Usually though, she said very little, looking me straight in the eye with a smile, her voice pleasant and candid though I could scarcely understand her few broken words. Her sentences were seldom more than three or four words long. She always acted as though I must naturally know what was in her mind and her smile with a shrug always won me.
Apart from the second child, born a year after the first, during the absence of the family from town for a short time, I had delivered Angelina of all her children. This one would make my eighth attendance on her, her ninth labor.
Three A.M., June the 10th, I noticed the calendar as I flashed on the light in my office to pick up my satchel, the same, by the way, my uncle had given me when I graduated from Medical School. One gets not to deliver women at home nowadays. The hospital is the place for it. The equipment is far better.
Smiling, I picked up the relic from where I had tossed it two or three years before under a table in my small laboratory hoping never to have to use it again. In it I found a brand new hypodermic syringe with the manufacturer’s name still shiny with black enamel on the barrel. Also a pair of curved scissors I had been looking for for the last three years, thinking someone had stolen them.

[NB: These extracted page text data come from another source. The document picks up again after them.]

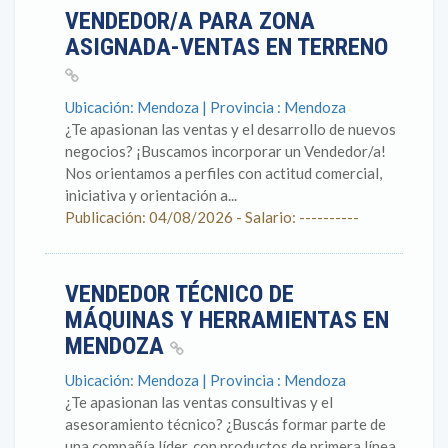
VENDEDOR/A PARA ZONA
ASIGNADA-VENTAS EN TERRENO
Ubicación: Mendoza | Provincia : Mendoza
¿Te apasionan las ventas y el desarrollo de nuevos
negocios? ¡Buscamos incorporar un Vendedor/a!
Nos orientamos a perfiles con actitud comercial,
iniciativa y orientación a...
Publicación: 04/08/2026 - Salario: ----------
VENDEDOR TÉCNICO DE
MÁQUINAS Y HERRAMIENTAS EN
MENDOZA
Ubicación: Mendoza | Provincia : Mendoza
¿Te apasionan las ventas consultivas y el
asesoramiento técnico? ¿Buscás formar parte de
una compañía líder, con productos de primera línea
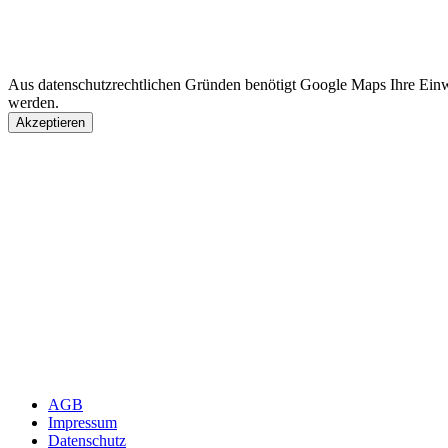
Aus datenschutzrechtlichen Gründen benötigt Google Maps Ihre Ein
werden.
Akzeptieren
AGB
Impressum
Datenschutz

I dusted off the top of the Lysol bottle when I took it from the shelf and quickly checking on the rest of my necessities, I went off, without a coat or necktie, wearing the same shirt I had had on during the day preceding, soiled but—better so.

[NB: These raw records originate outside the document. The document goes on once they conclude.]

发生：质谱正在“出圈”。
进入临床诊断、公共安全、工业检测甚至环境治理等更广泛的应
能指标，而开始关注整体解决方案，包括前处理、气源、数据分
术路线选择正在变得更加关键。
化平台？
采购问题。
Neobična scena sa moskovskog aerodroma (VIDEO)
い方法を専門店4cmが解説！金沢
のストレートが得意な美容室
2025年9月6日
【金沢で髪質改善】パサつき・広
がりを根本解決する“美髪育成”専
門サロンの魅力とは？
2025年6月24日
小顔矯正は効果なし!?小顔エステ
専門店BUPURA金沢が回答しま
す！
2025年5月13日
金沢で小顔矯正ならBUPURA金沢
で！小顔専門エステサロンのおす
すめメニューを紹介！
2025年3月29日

It was a beautiful June night. The lighted clock in the tower over the factory said 3:20. The clock in the facade of the Trust Company across the track said it also. Paralleling the railroad I recognized the squat figure of the husband returning home ahead of me—whistling as he walked. I put my hand out of the car in sign of recognit
ion and kept on, rounding the final triangular block a little way ahead to bring my car in to the right in front of the woman’s house for parking.
The husband came up as I was trying to decide which of the two steep cobbled entry-ways to take. Got you up early, he said.
Where ya been? his sister said to him when we had got into the house from the rear.
I went down to the police to telephone, he said, that’s the surest way.
I told you to go next door, you dope. What did you go away down there for? Leaving me here alone.
Aw, I didn’t want to wake nobody up.
I got two calls, I broke in.
Yes, he went away and left me alone. I got scared so I waked him up anyway to call you.
The kitchen where we stood was lighted by a somewhat damaged Welsbach mantel gaslight. Everything was quiet. The husband took off his cap and sat along the wall. I put my satchel on the tubs and began to take things out.
There was just one sterile umbilical tie left, two, really, in the same envelope, as always, for possible twins, but that detail aside, everything was ample and in order. I complimented myself. Even the Argyrol was there, in tablet form, insuring the full potency of a fresh solution. Nothing so satisfying as a kit of any sort prepared and in order even when picked up in an emergency after an interval of years.
I selected out two artery clamps and two scissors. One thing, there’d be no need of sutures afterward in this case.
You want hot water?
Not yet, I said. Might as well take my shirt off, though. Which I did, throwing it on a kitchen chair and donning the usual light rubber apron.
I’m sorry we ain’t got no light in there. The electricity is turned off. Do you think you can see with a candle?
Sure. Why not? But it was very dark in the room where the woman lay on a low double bed. A three-year-old boy was asleep on the sheet beside her. She wore an abbreviated nightgown, to her hips. Her short thick legs had, as I knew, bunches of large varicose veins about them like vines. Everything was clean and in order. The sister-in-law held the candle. Few words were spoken.